Pop quiz time: If something unexpected happened in your life and you urgently needed $1,000, what would you do?
- I would use my rainy day fund to cover the expense.
- I would pay for it with my credit card.
- I would borrow money from friends or family.
- I would cut down spending in other areas to be able to pay for it.
Only 37% of Americans can confidently select A.
Even though we are armed with knowledge on how to save and are aware of technological advances that help with managing our finances, as a nation, we still struggle to build emergency funds to help get us through tough times. We asked three people from the HTFFFCU team about the feasibility, importance and their strategy when it comes to their own emergency funds.
Joe, Melinda and Pam; a records clerk, a financial services representative and our vice president of finance. One part time student and two full time employees. Very different people with different experiences, yet certain similarities are hard to miss. They all have emergency funds and they have all decided to share their savings stories with us.
An emergency fund? Say what?
Even though the idea of having an emergency fund may seem like common knowledge, out of the three interviewed only Pam was taught about the importance of savings. Her father made sure she knew how crucial it was to be prepared for life emergencies. Joe and Melinda weren’t that fortunate. They had to teach themselves. Joe observed the daily struggled in his family home. Melinda learned about the importance of saving the hard way.
Starting an emergency fund.
Melinda, a financial services representative started her emergency fund in her late twenties. “There were times in my early adulthood that I was living paycheck to paycheck and I didn’t have any leftover money to save. These were hard times,” she admits. “As soon as I was in a position to start saving, I started a ‘rainy day’ fund and I keep adding to it every paycheck.”
Joe, a computer science student and part-time HTFFFCU records clerk, started his emergency fund at the age of 22. It was not a coincidence that he commenced his employment at the credit union exactly at the same time. “It’s ideal to start building your fund early,” explains Joe, “but you cannot do it until you start making money.” For almost two years now, Joe has been faithfully putting away small sums every time he receives a paycheck.
Pam, HTFFFCU’s vice president of finance, started her first rainy day fund when she was still a teenager.
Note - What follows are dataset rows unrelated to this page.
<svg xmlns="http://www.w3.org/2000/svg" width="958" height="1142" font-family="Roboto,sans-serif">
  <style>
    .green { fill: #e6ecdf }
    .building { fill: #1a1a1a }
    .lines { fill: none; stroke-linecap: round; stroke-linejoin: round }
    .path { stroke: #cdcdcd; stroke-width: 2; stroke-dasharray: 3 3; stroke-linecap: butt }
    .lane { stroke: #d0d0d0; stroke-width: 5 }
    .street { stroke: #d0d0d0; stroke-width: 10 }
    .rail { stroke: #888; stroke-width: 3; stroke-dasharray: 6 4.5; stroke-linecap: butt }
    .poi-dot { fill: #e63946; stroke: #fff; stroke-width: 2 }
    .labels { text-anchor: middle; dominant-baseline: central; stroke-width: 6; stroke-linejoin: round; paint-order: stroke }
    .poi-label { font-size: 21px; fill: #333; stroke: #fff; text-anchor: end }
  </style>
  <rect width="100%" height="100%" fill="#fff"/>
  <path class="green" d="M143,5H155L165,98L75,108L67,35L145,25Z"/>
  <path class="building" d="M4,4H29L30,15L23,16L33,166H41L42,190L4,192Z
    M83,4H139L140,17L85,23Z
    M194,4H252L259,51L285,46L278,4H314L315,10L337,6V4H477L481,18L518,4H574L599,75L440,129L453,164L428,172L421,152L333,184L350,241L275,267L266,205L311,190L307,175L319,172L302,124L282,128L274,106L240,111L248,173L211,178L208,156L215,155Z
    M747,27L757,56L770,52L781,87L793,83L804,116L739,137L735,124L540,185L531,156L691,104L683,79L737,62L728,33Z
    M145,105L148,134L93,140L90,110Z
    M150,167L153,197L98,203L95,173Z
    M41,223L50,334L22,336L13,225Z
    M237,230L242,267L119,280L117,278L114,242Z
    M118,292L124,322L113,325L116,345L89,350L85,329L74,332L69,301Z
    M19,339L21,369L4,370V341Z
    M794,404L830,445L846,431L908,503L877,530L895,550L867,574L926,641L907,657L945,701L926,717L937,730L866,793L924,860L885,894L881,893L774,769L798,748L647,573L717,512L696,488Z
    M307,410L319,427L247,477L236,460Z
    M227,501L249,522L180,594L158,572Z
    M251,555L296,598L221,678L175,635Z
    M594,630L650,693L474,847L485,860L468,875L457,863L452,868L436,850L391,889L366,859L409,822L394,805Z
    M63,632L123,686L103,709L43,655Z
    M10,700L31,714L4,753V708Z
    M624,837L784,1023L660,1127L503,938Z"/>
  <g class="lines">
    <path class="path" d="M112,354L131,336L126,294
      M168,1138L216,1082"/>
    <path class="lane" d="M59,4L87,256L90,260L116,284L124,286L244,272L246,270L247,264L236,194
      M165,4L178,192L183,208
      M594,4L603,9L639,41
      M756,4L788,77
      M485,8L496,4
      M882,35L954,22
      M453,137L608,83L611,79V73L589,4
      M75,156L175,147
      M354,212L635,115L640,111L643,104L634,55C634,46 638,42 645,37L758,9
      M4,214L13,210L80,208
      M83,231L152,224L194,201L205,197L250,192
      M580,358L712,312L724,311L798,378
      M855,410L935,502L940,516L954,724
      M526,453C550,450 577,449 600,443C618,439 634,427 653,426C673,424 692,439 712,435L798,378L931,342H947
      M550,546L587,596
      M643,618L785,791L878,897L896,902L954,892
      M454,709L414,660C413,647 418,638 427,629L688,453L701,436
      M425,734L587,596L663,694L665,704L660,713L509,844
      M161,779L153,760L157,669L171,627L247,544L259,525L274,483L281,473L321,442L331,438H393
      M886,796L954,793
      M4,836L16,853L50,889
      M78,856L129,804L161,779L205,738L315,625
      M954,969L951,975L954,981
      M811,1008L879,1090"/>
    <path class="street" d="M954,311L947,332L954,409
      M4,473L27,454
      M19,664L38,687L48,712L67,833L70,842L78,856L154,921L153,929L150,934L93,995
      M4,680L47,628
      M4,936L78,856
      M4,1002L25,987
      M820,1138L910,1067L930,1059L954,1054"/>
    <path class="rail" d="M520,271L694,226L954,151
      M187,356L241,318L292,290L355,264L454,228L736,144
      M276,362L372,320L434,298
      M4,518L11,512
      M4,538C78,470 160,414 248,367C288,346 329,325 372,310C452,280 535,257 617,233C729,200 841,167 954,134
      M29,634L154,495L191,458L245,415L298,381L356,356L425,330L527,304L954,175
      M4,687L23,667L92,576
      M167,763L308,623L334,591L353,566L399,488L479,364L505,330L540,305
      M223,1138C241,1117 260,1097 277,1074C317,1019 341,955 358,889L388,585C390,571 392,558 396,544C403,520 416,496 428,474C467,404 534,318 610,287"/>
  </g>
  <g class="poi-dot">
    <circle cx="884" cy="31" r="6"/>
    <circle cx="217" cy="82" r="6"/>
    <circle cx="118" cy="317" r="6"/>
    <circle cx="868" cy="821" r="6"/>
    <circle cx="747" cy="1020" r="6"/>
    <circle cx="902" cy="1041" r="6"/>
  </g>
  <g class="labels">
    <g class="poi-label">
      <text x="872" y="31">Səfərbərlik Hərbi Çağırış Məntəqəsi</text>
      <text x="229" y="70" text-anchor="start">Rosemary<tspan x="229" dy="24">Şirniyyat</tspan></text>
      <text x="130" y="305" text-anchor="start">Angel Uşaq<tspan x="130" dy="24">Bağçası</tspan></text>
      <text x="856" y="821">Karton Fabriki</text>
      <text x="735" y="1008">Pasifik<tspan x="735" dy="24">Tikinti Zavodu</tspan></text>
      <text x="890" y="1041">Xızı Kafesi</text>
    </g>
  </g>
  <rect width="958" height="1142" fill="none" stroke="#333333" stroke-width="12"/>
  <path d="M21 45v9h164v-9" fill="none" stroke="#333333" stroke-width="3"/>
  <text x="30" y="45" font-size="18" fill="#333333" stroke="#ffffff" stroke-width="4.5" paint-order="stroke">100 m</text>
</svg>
Soon, it was used to cover her college expenses. Pam’s second (and current) emergency account was opened when she was the same age as Joe, and not coincidentally, when she started her first job.
Using an emergency fund.
Since its inception, an emergency fund has helped Pam get through tough times without having to sacrifice her lifestyle. “I had a couple of expensive car repairs and had to replace my A/C unit a few years ago. The rainy day savings literally saved me at that time,” says Pam.
Melinda also had to use her emergency fund to cover various car related expenses. Although she occasionally uses a portion of her savings for pleasure. “It’s important to me to find the right balance in life between saving money and rewarding myself. Whenever I am happy with the balance in my emergency account, I am open to spending some money, on a trip for example,” says Melinda. “I’d never deplete this account for pleasure though. I would only empty it if needed, in an emergency. That’s what I opened it for.”
Managing an emergency fund.
Both Joe and Melinda keep adding any leftover money to their emergency funds even after their regular transfers have gone through. They agree that it’s important to save the extra money as opposed to spend it on unnecessary things. In addition to her regular transfers, Pam also adds to her emergency account. She has a different method though. Whenever she receives a pay increase or a bonus, she would add all or most of it to her savings account. That way she ensures that her fund is continually growing. Pam also periodically reviews her emergency account and if she’s happy with the balance, she withdraws a sum of money to invest it. “I need to have a fall back in life and that’s what my emergency fund is for,” says Pam. “But I also want to see my money making more money for me. That’s why I invest a portion of my emergency fund.”
Learning from experience.
If Pam could give her best advice to the readers, she would suggest to start small. “Even if you cannot put away much, put away something,” she says. “You will see that even $5 per month can make a difference when something unexpected occurs.”
“And don’t live beyond your means because this can easily turn into a spiral of debt,” adds Melinda.
“Saving for emergencies is hard,” sums up Joe. “It’s because you’re saving for an undefined purpose, a mysterious emergency that may never happen. But it gives me great peace of mind that should the unexpected happen, I am, prepared, at least to an extent.”
Participants in the discussion:
Joe is a part time records clerk and computer science student by day and an avid video games player by night.
Melinda, a financial services representative, handles delinquent credit cards, legal and repo accounts. When she’s not at work, she loves spending her time fishing and going on long road trips.
Pam, vice president of finance, oversees the credit union accounting and budgeting. She loves to spend her free time with family and friends.